También consta que en 1993, cuando los pliegos de Falcone y Portela fueron elevados por primera vez ante el Senado de la Nación por el entonces presidente Carlos Menem, fueron inmediatamente impugnados, pues se pudo comprobar que ambos eran abogados de varios otros empresarios pesqueros. El Tribunal Oral que integrarían sería el cuerpo colegiado que entendería en las causas de derecho penal tributario. En aquel momento, las impugnaciones de los hoy jueces partieron de Carlos Barboza (SICONARA) y Abdul Saravia (SOIP).

Pero Falcone y Portela, miembros del cardumen, contaban también con su barra a favor: el grupo de Jorge Antonio, que se aseguraba así la parcialidad para él y su familia.
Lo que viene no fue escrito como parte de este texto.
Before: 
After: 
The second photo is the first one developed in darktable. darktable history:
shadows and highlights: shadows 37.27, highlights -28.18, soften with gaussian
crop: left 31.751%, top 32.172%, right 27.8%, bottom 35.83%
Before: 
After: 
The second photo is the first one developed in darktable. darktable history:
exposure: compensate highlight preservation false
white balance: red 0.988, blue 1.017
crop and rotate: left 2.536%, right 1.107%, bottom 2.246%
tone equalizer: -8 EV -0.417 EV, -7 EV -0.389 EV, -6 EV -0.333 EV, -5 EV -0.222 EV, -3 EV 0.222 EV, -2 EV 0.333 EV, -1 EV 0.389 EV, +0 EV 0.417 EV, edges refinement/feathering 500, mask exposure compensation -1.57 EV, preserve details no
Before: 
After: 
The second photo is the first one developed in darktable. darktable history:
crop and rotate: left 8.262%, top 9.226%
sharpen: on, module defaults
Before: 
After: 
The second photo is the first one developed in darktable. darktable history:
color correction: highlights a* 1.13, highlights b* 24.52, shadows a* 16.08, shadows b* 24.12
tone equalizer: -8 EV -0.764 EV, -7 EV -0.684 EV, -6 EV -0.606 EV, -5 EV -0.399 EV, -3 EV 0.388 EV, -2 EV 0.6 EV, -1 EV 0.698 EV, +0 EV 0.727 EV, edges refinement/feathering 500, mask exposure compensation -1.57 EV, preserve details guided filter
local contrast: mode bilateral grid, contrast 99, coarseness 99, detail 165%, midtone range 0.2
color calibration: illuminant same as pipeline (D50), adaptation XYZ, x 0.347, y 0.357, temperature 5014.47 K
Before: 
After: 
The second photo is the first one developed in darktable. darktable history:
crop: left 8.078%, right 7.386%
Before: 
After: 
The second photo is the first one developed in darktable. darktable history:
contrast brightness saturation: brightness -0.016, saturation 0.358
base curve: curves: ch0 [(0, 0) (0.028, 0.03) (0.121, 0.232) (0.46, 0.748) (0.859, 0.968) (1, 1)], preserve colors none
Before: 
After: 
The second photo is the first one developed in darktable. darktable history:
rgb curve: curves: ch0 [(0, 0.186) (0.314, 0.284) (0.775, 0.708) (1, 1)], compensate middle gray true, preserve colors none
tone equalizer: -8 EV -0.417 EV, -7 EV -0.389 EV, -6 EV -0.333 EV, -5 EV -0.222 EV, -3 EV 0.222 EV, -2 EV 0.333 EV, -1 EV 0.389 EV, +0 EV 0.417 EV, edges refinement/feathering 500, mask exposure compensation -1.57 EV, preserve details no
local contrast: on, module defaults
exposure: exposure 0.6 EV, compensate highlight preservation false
Los resultados son evidentes, ya que hasta la fecha no hay ninguna condena para empresarios de la pesca por cuestiones de evasión impositiva, ni por las retenciones indebidas de cuotas de la obra social.

Por eso es que no sorprende que, ya devenido juez federal, Portela terminara entendiendo en la causa de Poletti hijo, que había designado como abogado defensor a Armando Zelaya. Para ese entonces era 1998, es decir que habían pasado casi tres años desde que el tribunal había recibido la causa, y en ese lapso sólo había puesto en juego su inacción y el tiempo perdido en la excusación.

El siguiente paso fue hacer pasar aun más tiempo, hasta que Poletti decidió que, cumplida la prescripción, se revocara la designación de Zelaya. Por alguna razón nombró en su lugar a Adrián Falcone, hermano del juez excusado. De hecho, la evidencia dice que fijó domicilio legal en Independencia 2877, estudio que hasta 2002 estuvo a nombre de Roberto Falcone, a pesar de que era juez desde el ‘94.

De allí en más, poco resta para imaginar. El abogado Falcone esperó al 2003 haciendo uso de las eternas demoras del tribunal, y presentó un escrito escueto en el que dejaba constancia de que, desde el 13 de diciembre de 1995 hasta esa fecha, no había habido ningún acto que interrumpiera la prescripción, por lo que se habían cumplido con exceso los plazos previstos. Todo este eterno período antes de la caducidad había trascurrido con el expediente en el tribunal de los mismos jueces que habían defendido en su momento al padre del imputado y a su socio.

Así son las cosas. Cualquier pescado menor que hubiera trasladado un bien afectado como garantía prendaria por una deuda bancaria, hubiera pagado las consecuencias durante largos años. Pero en este caso, vale más ser el hijo del dueño del cardumen. Cualquiera que tuviera que pagar una deuda semejante, no tendría más remedio que poner peso sobre peso, pero como se ha dicho, no sucede lo mismo si hablamos de un pez gordo. O del hijo.

Cuando uno es un pez suculento, los vínculos llegan a todas partes: se puede estar con Dios y con el diablo, con el que vende la droga y con el que pone la condena.

No hay más que decir. Porque la realidad cruel demuestra que quien dispone de la puerta del cardumen, pone sus condiciones para ingresar a él.